Introduzione (Teaser)

Corrosion of the embedded steel in reinforced concrete significantly decreases service life with potentially dangerous consequences. Modern electrochemical methods and nanotechnology will solve the problem in both existing and future buildings.

Descrizione progetto (Article)

Most of the existing reinforced concrete building stock in Europe was built before 1970, incurring significant expenses for rehabilitation and renovation due to corrosion. Novel technology under development with EU support of the DOSECOPS project will remove and prevent corrosion while improving the material's bond and tensile strength.
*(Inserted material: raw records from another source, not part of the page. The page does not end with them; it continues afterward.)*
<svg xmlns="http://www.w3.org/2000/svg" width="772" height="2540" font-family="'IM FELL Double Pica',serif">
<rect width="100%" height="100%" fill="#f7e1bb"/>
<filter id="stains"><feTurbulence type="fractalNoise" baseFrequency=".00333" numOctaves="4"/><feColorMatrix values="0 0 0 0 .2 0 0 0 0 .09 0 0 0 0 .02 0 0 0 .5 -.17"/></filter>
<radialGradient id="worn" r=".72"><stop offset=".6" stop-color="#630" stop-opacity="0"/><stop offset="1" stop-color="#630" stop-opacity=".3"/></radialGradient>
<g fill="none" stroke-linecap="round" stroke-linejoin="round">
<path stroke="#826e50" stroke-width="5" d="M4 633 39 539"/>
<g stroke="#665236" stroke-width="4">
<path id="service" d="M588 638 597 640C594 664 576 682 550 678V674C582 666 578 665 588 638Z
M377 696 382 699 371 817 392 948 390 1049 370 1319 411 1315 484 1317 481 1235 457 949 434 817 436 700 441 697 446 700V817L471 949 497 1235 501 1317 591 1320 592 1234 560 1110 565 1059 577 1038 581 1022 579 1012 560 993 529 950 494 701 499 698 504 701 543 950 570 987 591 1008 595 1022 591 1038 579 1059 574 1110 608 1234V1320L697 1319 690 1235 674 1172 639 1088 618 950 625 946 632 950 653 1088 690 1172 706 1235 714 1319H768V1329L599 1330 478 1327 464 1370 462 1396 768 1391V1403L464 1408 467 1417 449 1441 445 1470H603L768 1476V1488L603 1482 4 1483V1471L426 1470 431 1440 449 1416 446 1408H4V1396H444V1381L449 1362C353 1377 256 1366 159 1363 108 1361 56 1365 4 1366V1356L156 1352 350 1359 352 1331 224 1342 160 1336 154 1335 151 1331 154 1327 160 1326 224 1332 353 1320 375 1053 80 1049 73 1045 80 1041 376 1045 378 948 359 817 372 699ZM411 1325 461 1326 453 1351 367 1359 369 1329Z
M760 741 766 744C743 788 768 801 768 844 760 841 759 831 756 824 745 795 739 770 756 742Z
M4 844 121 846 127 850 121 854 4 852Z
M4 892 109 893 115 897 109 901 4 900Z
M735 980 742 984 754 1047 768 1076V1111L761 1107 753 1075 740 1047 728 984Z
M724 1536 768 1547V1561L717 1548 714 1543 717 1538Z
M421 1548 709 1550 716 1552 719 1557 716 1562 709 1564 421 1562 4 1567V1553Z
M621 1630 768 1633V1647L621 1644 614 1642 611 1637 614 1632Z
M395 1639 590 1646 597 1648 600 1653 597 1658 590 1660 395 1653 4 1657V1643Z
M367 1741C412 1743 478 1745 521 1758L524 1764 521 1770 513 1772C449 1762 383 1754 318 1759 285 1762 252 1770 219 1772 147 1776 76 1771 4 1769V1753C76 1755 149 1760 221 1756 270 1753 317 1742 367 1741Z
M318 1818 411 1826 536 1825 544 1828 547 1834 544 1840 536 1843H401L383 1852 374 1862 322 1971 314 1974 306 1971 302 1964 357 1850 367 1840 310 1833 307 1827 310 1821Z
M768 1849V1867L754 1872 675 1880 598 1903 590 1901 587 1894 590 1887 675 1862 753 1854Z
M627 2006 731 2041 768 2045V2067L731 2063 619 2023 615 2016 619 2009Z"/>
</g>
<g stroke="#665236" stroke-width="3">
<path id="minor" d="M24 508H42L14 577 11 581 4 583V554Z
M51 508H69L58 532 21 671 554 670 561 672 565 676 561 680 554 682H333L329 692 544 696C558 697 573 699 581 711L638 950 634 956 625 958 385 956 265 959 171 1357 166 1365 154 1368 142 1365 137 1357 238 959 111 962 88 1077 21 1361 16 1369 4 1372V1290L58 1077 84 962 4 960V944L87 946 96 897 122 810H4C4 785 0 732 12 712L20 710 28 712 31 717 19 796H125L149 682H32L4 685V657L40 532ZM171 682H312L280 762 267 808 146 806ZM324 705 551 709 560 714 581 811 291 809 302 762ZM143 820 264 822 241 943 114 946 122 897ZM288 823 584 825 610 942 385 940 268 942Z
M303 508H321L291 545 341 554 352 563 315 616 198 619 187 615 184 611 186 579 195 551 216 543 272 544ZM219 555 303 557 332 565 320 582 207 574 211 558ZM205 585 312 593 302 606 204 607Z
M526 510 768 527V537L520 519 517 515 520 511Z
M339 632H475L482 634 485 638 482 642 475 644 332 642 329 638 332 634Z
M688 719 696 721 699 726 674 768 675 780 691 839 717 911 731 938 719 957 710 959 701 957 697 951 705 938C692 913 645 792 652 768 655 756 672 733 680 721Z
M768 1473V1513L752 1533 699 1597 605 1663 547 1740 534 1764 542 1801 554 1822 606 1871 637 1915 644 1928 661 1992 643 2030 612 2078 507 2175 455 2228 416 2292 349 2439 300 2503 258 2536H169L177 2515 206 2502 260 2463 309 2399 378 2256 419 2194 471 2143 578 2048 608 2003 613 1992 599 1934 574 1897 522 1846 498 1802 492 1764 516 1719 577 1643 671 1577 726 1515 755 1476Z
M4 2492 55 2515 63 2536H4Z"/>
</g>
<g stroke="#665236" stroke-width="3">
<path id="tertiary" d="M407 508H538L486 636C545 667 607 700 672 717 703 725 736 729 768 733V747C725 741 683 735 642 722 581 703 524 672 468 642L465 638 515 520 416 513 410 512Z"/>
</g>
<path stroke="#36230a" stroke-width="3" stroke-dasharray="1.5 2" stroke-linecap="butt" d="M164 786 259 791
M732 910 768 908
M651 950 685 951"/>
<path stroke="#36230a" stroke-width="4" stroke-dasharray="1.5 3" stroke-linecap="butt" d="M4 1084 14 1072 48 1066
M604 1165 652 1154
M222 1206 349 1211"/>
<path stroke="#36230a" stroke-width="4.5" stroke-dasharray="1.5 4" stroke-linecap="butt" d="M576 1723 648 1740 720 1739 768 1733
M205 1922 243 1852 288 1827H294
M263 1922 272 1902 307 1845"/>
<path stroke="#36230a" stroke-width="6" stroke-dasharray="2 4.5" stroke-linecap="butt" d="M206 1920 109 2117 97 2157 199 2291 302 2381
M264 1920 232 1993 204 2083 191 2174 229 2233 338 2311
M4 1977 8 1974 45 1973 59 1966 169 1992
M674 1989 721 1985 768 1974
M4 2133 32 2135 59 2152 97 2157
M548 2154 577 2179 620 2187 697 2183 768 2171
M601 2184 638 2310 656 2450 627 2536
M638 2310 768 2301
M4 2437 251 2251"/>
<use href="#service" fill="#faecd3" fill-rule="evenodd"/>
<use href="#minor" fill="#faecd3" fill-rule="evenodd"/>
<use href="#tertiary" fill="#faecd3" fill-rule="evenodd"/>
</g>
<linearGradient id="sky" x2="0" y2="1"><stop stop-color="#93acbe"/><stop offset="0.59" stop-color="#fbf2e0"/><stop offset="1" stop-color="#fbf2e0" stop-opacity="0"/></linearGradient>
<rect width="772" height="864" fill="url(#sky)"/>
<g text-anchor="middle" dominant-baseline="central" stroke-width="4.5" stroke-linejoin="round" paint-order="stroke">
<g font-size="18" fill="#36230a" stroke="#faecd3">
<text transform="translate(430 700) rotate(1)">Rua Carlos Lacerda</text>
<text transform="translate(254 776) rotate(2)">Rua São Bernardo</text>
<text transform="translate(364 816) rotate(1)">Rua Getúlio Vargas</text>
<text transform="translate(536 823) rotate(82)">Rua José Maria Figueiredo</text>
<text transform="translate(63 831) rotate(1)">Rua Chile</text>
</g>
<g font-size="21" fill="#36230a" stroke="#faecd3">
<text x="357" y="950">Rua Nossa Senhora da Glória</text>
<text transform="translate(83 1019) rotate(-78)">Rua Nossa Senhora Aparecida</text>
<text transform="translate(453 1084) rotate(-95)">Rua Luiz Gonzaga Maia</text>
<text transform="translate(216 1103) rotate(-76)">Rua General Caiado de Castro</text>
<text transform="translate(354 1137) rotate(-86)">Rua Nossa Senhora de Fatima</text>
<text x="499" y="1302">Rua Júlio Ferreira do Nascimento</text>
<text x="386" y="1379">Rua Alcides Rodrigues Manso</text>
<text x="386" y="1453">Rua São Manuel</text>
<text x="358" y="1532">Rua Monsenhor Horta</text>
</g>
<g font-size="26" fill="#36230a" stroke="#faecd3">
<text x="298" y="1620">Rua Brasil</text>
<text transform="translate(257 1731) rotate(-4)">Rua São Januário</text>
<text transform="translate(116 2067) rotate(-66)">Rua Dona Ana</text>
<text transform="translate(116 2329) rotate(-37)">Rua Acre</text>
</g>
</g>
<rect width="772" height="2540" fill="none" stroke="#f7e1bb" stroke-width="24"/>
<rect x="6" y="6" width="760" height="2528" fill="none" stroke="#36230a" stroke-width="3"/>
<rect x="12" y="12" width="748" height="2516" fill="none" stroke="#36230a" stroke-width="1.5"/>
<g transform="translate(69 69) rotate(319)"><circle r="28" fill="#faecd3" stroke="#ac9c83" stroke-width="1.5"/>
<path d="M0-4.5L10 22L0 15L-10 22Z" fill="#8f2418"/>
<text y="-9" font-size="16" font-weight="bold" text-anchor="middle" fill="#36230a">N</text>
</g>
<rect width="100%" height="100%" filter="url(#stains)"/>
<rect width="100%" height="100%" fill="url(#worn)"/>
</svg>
The consortium brings together an international team of experts from China and Europe. Both have a vested interest in the problem given the ageing European infrastructure and the many new buildings in China already showing signs of corrosion. The proposed solution exploits electrochemical remediation together with electrochemical injection of nanoparticles.

Carbonation and chloride ions are the targeted offenders. Cement paste is highly alkaline (has a high pH), primarily due to calcium hydroxide or lime content. The alkalinity passivates the steel surface with an oxide film, protecting it from corrosion. Carbonation occurs when carbon dioxide (CO2) becomes dissolved in rain water and reacts with the limestone in the cement. Chloride ions from contaminated mixes or from ions in the environment such as de-icing salts or saltwater cause localised breakdown of the film. Carbonation and chloride attack both lower the pH, rendering the passive film unstable.

Electrochemical technologies are facilitating realkalisation of carbonated concrete, chloride removal and nanoparticle injection. Proven cathodic prevention systems enabling current injection to suppress corrosion are also under development for new reinforced concrete structures.

Now at its midpoint, the project is validating the new processes with experimental and numerical studies. Carbonated and chloride-contaminated concrete are being treated with processes exploiting carbon fibre-reinforced polymer meshes and embedded microcapsules, respectively. Novel performance-based cathodic prevention systems for marine structures are also being tested.

The technologies will remove chlorides from the concrete and increase alkalinity. They will also seal pores, preventing further entry of chlorides and/or CO2 from the environment and enhancing mechanical properties for a permanent solution.

Carbonation is an increasing problem given the rising levels of CO2 in the atmosphere. DOSECOPS technology will benefit both existing and future reinforced concrete buildings and infrastructure. It is expected to have major socioeconomic impact, reducing the costs of maintenance and monitoring while increasing safety.